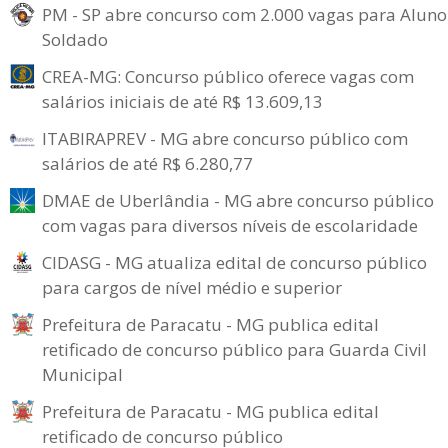
PM - SP abre concurso com 2.000 vagas para Aluno
Soldado
CREA-MG: Concurso público oferece vagas com
salários iniciais de até R$ 13.609,13
ITABIRAPREV - MG abre concurso público com
salários de até R$ 6.280,77
DMAE de Uberlândia - MG abre concurso público
com vagas para diversos níveis de escolaridade
CIDASG - MG atualiza edital de concurso público
para cargos de nível médio e superior
Prefeitura de Paracatu - MG publica edital
retificado de concurso público para Guarda Civil
Municipal
Prefeitura de Paracatu - MG publica edital
retificado de concurso público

=-=-=-=-=

● **WHAT THIS TASK INVOLVES**
Copy out the text lines from the data above unchanged and in their original order, omitting the pictures.

● **EXERCISE OUTPUT**
PM - SP abre concurso com 2.000 vagas para Aluno
Soldado
CREA-MG: Concurso público oferece vagas com
salários iniciais de até R$ 13.609,13
ITABIRAPREV - MG abre concurso público com
salários de até R$ 6.280,77
DMAE de Uberlândia - MG abre concurso público
com vagas para diversos níveis de escolaridade
CIDASG - MG atualiza edital de concurso público
para cargos de nível médio e superior
Prefeitura de Paracatu - MG publica edital
retificado de concurso público para Guarda Civil
Municipal
Prefeitura de Paracatu - MG publica edital
retificado de concurso público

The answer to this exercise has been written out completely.